Scientific classification
- Kingdom: Animalia
- Phylum: Chordata
- Class: Reptilia
- Order: Squamata
- Suborder: Iguania
- Family: Dactyloidae
- Genus: Anolis
- Species: A. krugi
- Binomial name: Anolis krugi W. Peters, 1877
- Synonyms: Ctenonotus krugi (W. Peters, 1877);

= Anolis krugi =

- Genus: Anolis
- Species: krugi
- Authority: W. Peters, 1877
- Conservation status: LC
- Synonyms: Ctenonotus krugi , (W. Peters, 1877)

Species of lizard

Anolis krugi, also known commonly as Krug's anole, the olive bush anole, and the orange dewlap anole, is a species of lizard in the family Dactyloidae.

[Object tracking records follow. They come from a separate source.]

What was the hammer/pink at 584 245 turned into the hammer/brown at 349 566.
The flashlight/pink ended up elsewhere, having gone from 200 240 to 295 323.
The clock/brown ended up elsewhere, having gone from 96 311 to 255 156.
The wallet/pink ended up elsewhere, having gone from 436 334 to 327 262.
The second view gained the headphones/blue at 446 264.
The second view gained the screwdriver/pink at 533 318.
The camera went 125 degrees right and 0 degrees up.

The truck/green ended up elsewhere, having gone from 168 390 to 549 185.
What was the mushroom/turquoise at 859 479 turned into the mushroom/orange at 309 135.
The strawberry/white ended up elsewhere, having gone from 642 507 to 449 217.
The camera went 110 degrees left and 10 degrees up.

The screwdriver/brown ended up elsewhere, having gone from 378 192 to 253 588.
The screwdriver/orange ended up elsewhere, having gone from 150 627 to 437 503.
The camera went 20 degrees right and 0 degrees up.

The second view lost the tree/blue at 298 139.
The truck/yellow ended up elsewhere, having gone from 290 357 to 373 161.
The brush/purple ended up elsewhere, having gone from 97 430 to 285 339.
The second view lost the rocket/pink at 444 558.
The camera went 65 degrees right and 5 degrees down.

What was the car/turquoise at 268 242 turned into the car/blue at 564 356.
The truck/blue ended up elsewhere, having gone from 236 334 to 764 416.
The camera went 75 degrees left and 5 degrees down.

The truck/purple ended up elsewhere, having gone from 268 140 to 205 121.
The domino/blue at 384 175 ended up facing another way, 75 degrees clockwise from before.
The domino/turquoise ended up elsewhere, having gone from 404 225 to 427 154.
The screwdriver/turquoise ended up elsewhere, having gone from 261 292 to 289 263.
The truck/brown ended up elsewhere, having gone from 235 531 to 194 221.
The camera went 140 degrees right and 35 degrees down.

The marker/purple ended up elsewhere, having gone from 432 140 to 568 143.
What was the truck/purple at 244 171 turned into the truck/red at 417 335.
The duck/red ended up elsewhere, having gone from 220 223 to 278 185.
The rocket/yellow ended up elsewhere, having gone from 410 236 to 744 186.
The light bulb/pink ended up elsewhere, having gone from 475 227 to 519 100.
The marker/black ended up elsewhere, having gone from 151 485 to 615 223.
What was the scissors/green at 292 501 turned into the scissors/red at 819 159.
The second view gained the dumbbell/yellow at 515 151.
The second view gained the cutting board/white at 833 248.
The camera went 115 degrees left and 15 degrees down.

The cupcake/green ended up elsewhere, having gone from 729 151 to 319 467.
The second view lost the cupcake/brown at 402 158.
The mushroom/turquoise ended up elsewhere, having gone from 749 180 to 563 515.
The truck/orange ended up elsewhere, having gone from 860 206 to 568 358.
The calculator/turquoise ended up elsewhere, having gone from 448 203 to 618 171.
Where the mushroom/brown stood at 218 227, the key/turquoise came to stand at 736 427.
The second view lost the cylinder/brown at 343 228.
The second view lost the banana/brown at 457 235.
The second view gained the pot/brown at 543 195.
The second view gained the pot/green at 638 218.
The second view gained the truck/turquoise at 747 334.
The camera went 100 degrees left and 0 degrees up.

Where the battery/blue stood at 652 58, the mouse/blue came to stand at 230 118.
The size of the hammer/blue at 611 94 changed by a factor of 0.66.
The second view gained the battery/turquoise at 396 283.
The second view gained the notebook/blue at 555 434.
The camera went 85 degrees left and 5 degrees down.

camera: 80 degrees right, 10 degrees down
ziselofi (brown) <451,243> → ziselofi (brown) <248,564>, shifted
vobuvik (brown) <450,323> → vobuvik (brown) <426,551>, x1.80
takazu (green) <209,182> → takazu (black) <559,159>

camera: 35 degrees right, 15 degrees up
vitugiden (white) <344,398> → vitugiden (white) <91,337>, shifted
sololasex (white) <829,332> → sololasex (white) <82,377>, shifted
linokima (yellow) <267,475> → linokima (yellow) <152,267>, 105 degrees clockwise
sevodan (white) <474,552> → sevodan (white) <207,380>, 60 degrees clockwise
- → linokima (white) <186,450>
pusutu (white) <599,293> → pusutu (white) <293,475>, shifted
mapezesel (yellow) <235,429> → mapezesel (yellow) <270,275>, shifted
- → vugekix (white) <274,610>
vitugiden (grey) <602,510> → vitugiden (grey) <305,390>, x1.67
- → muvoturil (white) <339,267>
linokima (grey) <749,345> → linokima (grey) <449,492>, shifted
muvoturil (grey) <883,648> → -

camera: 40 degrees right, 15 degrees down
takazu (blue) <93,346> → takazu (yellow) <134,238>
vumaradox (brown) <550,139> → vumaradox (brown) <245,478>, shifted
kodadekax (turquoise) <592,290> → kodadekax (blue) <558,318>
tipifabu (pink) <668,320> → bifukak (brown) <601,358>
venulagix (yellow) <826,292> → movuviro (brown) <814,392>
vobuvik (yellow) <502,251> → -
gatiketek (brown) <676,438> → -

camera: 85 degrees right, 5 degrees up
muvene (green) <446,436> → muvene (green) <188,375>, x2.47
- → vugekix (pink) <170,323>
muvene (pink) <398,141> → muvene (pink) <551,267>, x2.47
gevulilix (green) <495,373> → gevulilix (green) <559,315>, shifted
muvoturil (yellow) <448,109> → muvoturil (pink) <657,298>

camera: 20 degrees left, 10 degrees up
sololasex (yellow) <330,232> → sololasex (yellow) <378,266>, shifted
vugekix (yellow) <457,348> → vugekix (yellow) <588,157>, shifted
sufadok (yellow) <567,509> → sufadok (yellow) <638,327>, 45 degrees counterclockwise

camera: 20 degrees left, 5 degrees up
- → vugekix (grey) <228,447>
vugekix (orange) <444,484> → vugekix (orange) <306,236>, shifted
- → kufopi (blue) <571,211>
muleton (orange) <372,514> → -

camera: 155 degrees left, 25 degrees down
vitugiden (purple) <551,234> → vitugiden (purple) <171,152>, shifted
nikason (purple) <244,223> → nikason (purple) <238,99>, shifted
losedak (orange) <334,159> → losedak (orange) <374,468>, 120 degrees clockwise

The species is endemic to Puerto Rico.

==Etymology==
The specific name, krugi, is in honor of German botanist Karl Wilhelm Leopold Krug, co-collector of the holotype.

==Description==
The holotype of A. krugi has a total length of 17 cm, including the tail which is more than twice the length of the head and body.

==Habitat==
The preferred natural habitat of A. krugi is forest, at altitudes from sea level to 1,200 m.

==Diet==
A. krugi preys upon invertebrates.

==Reproduction==
A. krugi is oviparous.

==Taxonomy==
A. krugi is a member of the Anolis cristatellus species group.